BRANO PROPOSTO:
☆ ☆ ☆ ☆ ☆ ☆ ☆
Da questo sintetico quadro risulta evidente il legame tra la prima guerra mondiale e il successivo sviluppo di regimi totalitari che mantengono, in periodo di pace, molte delle condizioni adottate per rispondere all'emergenza della guerra. Si pensi principalmente alla militarizzazione della cultura, ovvero all'enfasi posta sui valori di patria, di obbedienza all'autorità, di mobilitazione di massa all'interno delle strutture nazionali (associazionismo sottratto ai partiti, alla chiesa, ai sindacati ecc.). Inoltre non si può dimenticare il decisivo apporto dei reduci, all'ascesa delle formazioni politiche di estrema destra, come il fascismo in Italia e il Nazionalsocialismo in Germania. Peraltro lo stesso Hitler era uno dei tanti reduci del fronte che non si sono integrati nell'Europa post-bellica.
Dal punto di vista della percezione della realtà, la guerra introduce nelle società europee l'idea del nemico totale e dell'adesione incondizionata a questa contrapposizione: un vero e proprio aut aut mentale che lo stato impone ai suoi cittadini: o con me o contro di me! Chi non collabora o è neutrale è visto come un nemico. La distruzione del dissenso emerge come capitolo importante della politica interna dei nuovi governi nel dopoguerra: un'eredità antidemocratica della guerra molto diffusa tra le due guerre (e anche in seguito…).
Dall'altro lato della medaglia c'è invece il sorgere di un vero e proprio sentimento pacifista di massa. La dimensione spaventosa del conflitto e la percezione della sua inutilità per le popolazioni, provocarono un vasto movimento di opinione favorevole al disarmo, all'antimilitarismo, alla pace come obiettivo politico prioritario. Poeti, artisti, intellettuali agirono da spina dorsale della nuova corrente di pensiero: una posizione soltanto marginalmente recepita dai governi, troppo poco per impostare relazioni internazionali sinceramente tese a stabilire un ordine pacifico, ma abbastanza per procrastinare sine die ogni ferma presa di posizione verso le minacce militari di Germania e Giappone. Questa però è un'altra storia.
☆ ☆ ☆ ☆ ☆ ☆ ☆
SCOPO DELL'ESERCIZIO:
Risponda alle seguenti domande sul brano relativo all'eredità della prima guerra mondiale:
1. Quali formazioni politiche di estrema destra vengono citate come esempio?
2. Come viene visto chi non collabora o è neutrale?
3. Chi agì da spina dorsale della nuova corrente di pensiero pacifista?
L'elenco riportato di seguito non ha alcun legame con il brano.

(Dati archiviati)
☆ ☆ ☆ ☆ ☆ ☆ ☆
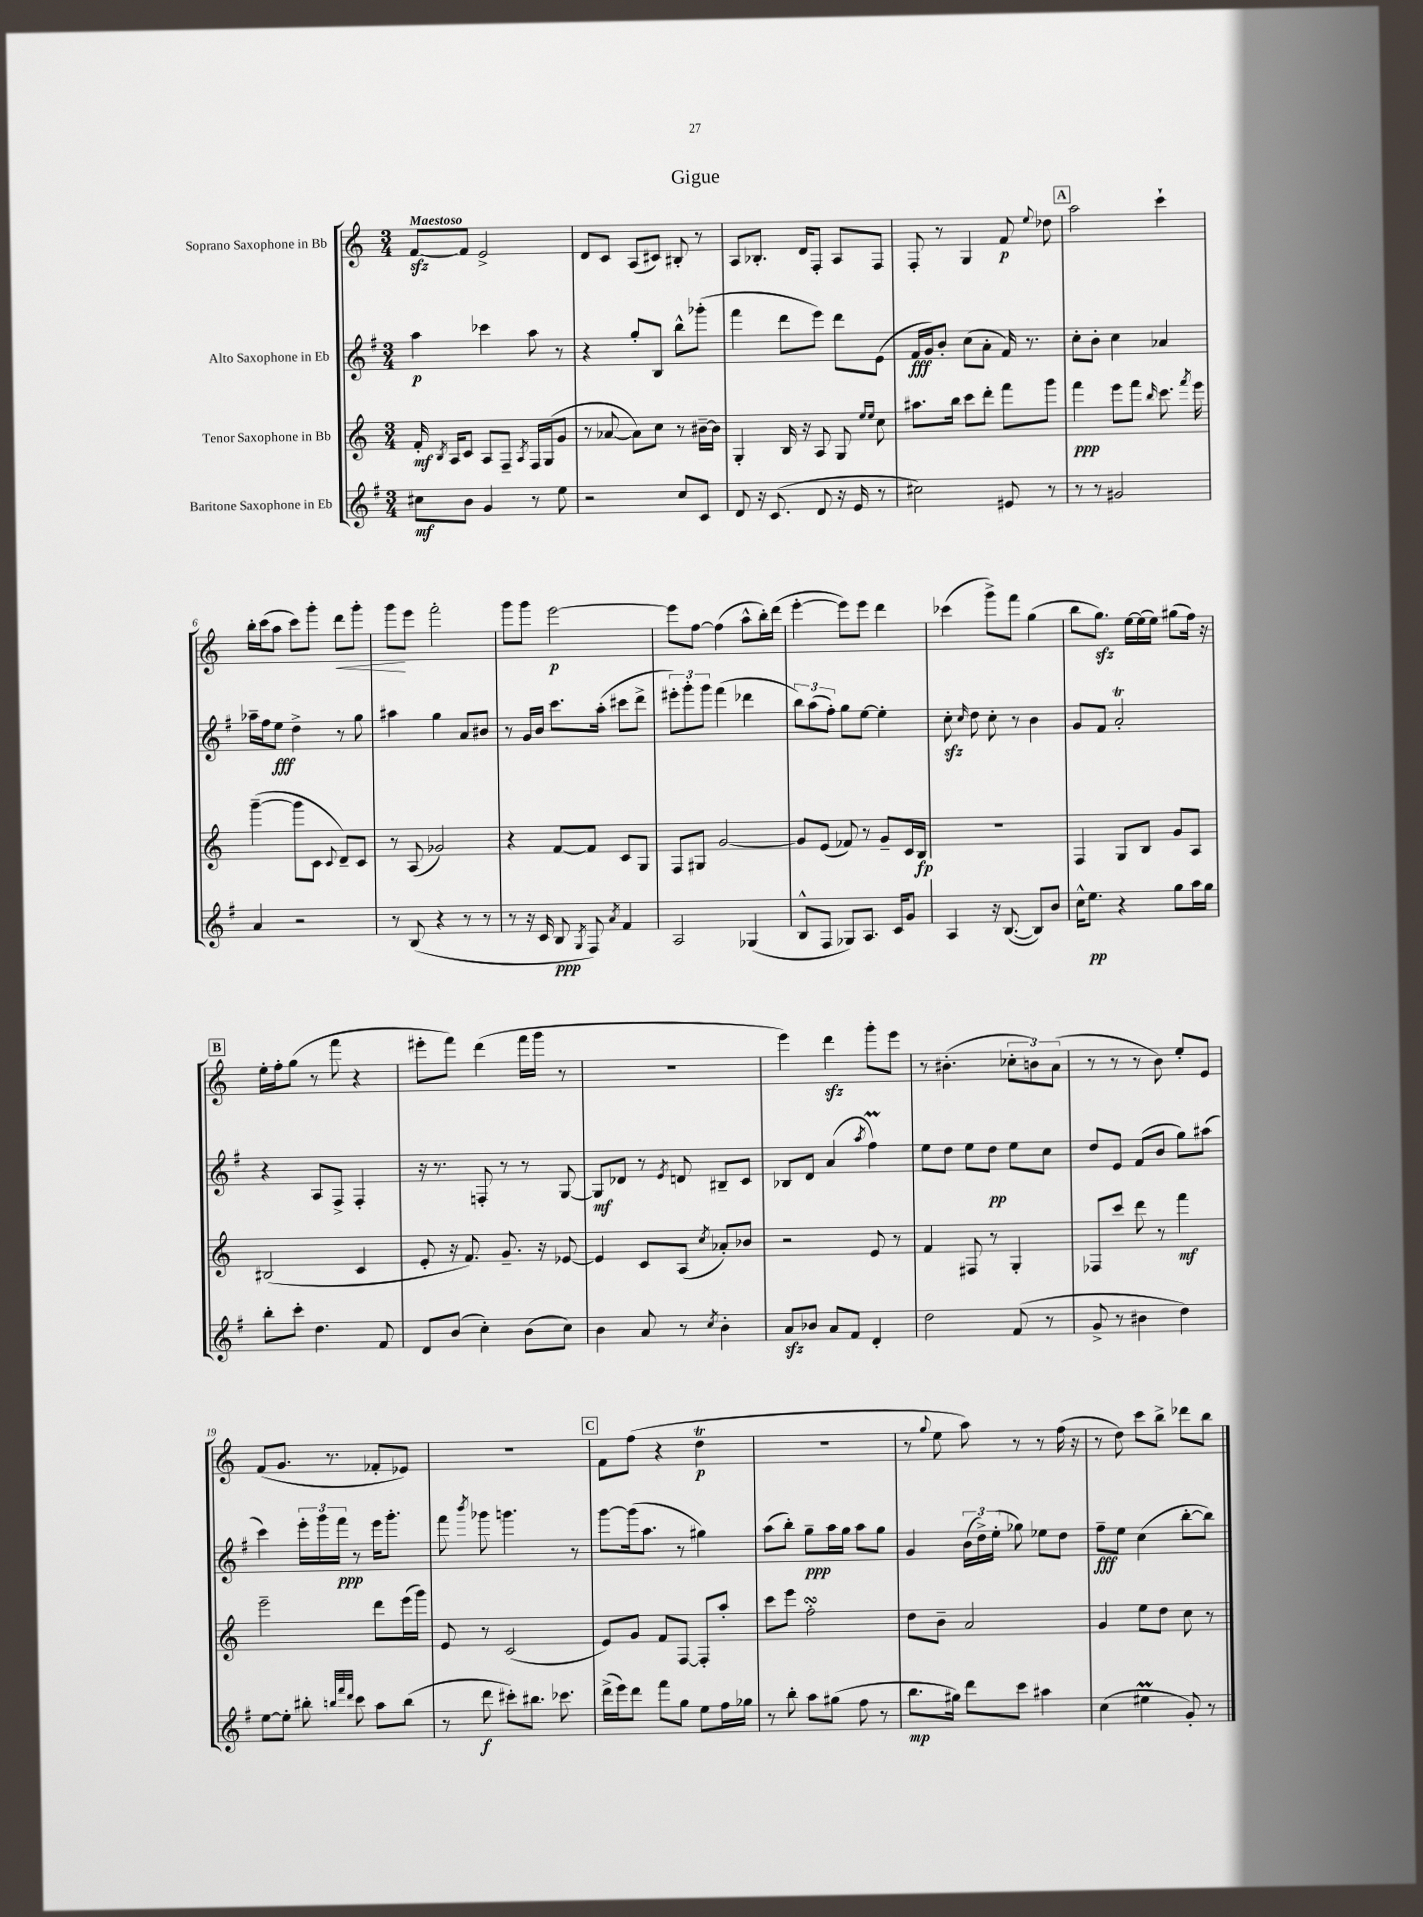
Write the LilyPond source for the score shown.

\header { title = "Gigue" }
<<
\new StaffGroup <<
\new Staff = "s0" \with { instrumentName = "Soprano Saxophone in Bb" } {
    \clef treble \key c \major \numericTimeSignature \time 3/4 \tempo "Maestoso"
    \autoBeamOff f'8[~\sfz f'8] e'2-> |
    d'8[ c'8] a8[( cis'8]) bis8-. r8 |
    a8[ bes8.]-. d'16[ f8]-. a8[ f8] |
    f8-. r8 g4 f'8\p \appoggiatura { e''8 } des''8 |
    \mark \markup { \box "A" } a''2 c'''4-! |
    b''16[-. c'''16( a''8] c'''8[) g'''8]-. d'''8[\< g'''8]-. |
    g'''8[\! e'''8] f'''2-. |
    g'''8[ g'''8] e'''2~\p |
    e'''8[ f''8]~ f''4( a''8[-^ b''16-.) d'''16]( |
    e'''4~-. e'''8[) e'''8] d'''4 |
    ces'''4( g'''8[->) f'''8] g''4( |
    b''8[ g''8.]\sfz) e''16[~ e''16( e''16]) gis''8[( f''16]) r16 |
    \mark \markup { \box "B" } e''16[-. f''16-. g''8]( r8 f'''8 r4 |
    eis'''8[-. f'''8]) d'''4( f'''16[ g'''16] r8 |
    R2. |
    e'''4) d'''4\sfz g'''8[-. e'''8] |
    r8 bis'4.-.( \tuplet 3/2 { ces''8[-. b'8) a'8]( } |
    r8 r8 r8 b'8) e''8[-. e'8] |
    f'8[( g'8.] r8. fes'8[-. ees'8]) |
    R2. |
    \mark \markup { \box "C" } f'8[ f''8]( r4 d''4\trill\p |
    r2. |
    r8 \appoggiatura { g''8 } e''8 a''8) r8 r8 f''16( r16 |
    r8 d''8) c'''8[ b''8]-> des'''8[ b''8] \bar "|." |
}
\new Staff = "s1" \with { instrumentName = "Alto Saxophone in Eb" } {
    \clef treble \key g \major \numericTimeSignature \time 3/4
    \autoBeamOff a''4\p ces'''4 a''8 r8 |
    r4 g''8[-. b8] b''8[-^ ges'''8]-.( |
    fis'''4 d'''8[ e'''8]) d'''8[ e'8]( |
    fis'16[\fff g'16) b'8]-. c''8[( a'8]-. fis'16) r8. |
    \mark \markup { \box "A" } c''8[-. b'8]-. c''4 aes'4 |
    aes''16[-- fis''16 e''8]\fff d''4-> r8 g''8 |
    ais''4 g''4 a'8[ bis'8] |
    r8 g'16[ b'16] c'''8.[ a''16]-.( cis'''8[ d'''8]-> |
    \tuplet 3/2 { eis'''8[-.) g'''8-. g'''8] } fis'''4( des'''4 |
    \tuplet 3/2 { b''8[) a''8( fis''8]-.) } g''8[ e''8]~ e''4-. |
    c''8-.\sfz \grace { c''16 } d''8 c''8-. r8 b'4 |
    g'8[ fis'8] a'2-.\trill |
    \mark \markup { \box "B" } r4 a8[ fis8]-> fis4-. |
    r16 r8. f8-. r8 r8 g8~ |
    g8[\mf des'8] r8 \acciaccatura { e'8 } d'8 bis8[-- c'8] |
    bes8[ d'8] a'4( \acciaccatura { a''8 } fis''4\prall) |
    e''8[ d''8] e''8[ d''8]\pp e''8[ c''8] |
    d''8[ e'8] fis'8[( b'8] g''8[) ais''8]( |
    c'''4) \tuplet 3/2 { e'''16[-. g'''16 fis'''16]\ppp } r8 e'''16[ g'''8.]-. |
    fis'''8 \acciaccatura { b'''8 } ges'''8 g'''4. r8 |
    \mark \markup { \box "C" } g'''8[~ g'''16( a''8.] r8 gis''4) |
    a''8[( b''8]-.) g''8[--\ppp a''16 g''16] a''8[ g''8] |
    g'4 \tuplet 3/2 { b'16[( d''16->) e''16]-.( } ges''8) ees''8[ d''8] |
    fis''8[--\fff e''8] c''4( b''8[~-. b''8]) \bar "|." |
}
\new Staff = "s2" \with { instrumentName = "Tenor Saxophone in Bb" } {
    \clef treble \key c \major \numericTimeSignature \time 3/4
    \autoBeamOff f'16-.\mf \acciaccatura { b8 } a16[ c'8] a8[ f8]-- \acciaccatura { a8 } f16[ g16( g'8] |
    r8 aes'8~ aes'8[) c''8] r8 bis'16[~-- bis'16] |
    g4-. b16 r16 a8 g8 \grace { e''16[ e''16] } c''8 |
    ais''8.[ b''16] c'''8[ d'''8]-. f'''8[ g'''8] |
    \mark \markup { \box "A" } f'''4\ppp e'''8[ f'''8] \grace { b''16 } c'''8. \acciaccatura { f'''8 } e'''16 |
    g'''4~--( g'''8[ c'8] \appoggiatura { c'8 } d'8[--) c'8] |
    r8 a8( ges'2) |
    r4 f'8[~ f'8] c'8[ g8] |
    f8[ gis8] g'2~ |
    g'8[ e'8]( fes'8) r8 g'8[-- c'16 b16]\fp |
    R2. |
    f4 g8[ b8] g'8[ a8] |
    \mark \markup { \box "B" } bis2( c'4 |
    e'8-. r16 f'8.) g'8.-- r16 ees'8~ |
    ees'4 c'8[ a8]( \acciaccatura { c''8 } aes'8[-.) bes'8] |
    r2 e'8 r8 |
    f'4 fis8 r8 g4-. |
    fes8[ c'''8] d'''8 r8 f'''4\mf |
    e'''2-- d'''8[ e'''16( g'''16]) |
    e'8 r8 c'2( |
    \mark \markup { \box "C" } e'8[) g'8] f'8[ f8]~ f8[-. a''8]-. |
    c'''8[ e'''8] f''2-.\turn |
    d''8[ b'8]-- a'2 |
    g'4 e''8[ d''8] c''8 r8 \bar "|." |
}
\new Staff = "s3" \with { instrumentName = "Baritone Saxophone in Eb" } {
    \clef treble \key g \major \numericTimeSignature \time 3/4
    \autoBeamOff cis''8[\mf b'8] g'4 r8 e''8 |
    r2 c''8[ c'8] |
    d'8 r16 c'8.( d'8 r16 e'16 r8 |
    cis''2) eis'8 r8 |
    \mark \markup { \box "A" } r8 r8 gis'2 |
    a'4 r2 |
    r8 b8( r4 r8 r8 |
    r8 r16 c'16 b8\ppp \acciaccatura { g8 } fis8) \acciaccatura { a'8 } fis'4 |
    a2 ges4( |
    b8[-^ fis8] ges8[) a8.] c'16[ g'8] |
    a4 r16 b8.~( b8[) b'8] |
    c''16[-^ e''8.]\pp r4 g''8[ a''16 g''16] |
    \mark \markup { \box "B" } b''8[-. c'''8]-. d''4. fis'8 |
    d'8[ b'8]( c''4-.) b'8[( c''8]) |
    b'4 a'8 r8 \acciaccatura { c''8 } b'4-. |
    a'8[\sfz bes'8] a'8[ fis'8] d'4-. |
    d''2 fis'8( r8 |
    g'8-> r8 bis'4 d''4) |
    e''8[~ e''8]-. bis''8-. \grace { b''32[ fis'''32 d'''32] } c'''8 a''8[ b''8]( |
    r8 d'''8\f cis'''8[-.) bis''8.] ces'''8. |
    \mark \markup { \box "C" } d'''16[->( e'''16) d'''8] fis'''8[ g''8] e''8[ fis''16 ges''16] |
    r8 b''8-. a''8[ gis''8]( fis''8 r8 |
    b''8.[\mp gis''16]) d'''8[ c'''8] ais''4 |
    c''4( eis''4\prall g'8-.) r8 \bar "|." |
}
>>
>>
☆ ☆ ☆ ☆ ☆ ☆ ☆
SOLUZIONE DELL'ESERCIZIO:
1. Il fascismo in Italia e il Nazionalsocialismo in Germania.
2. Come un nemico.
3. Poeti, artisti, intellettuali.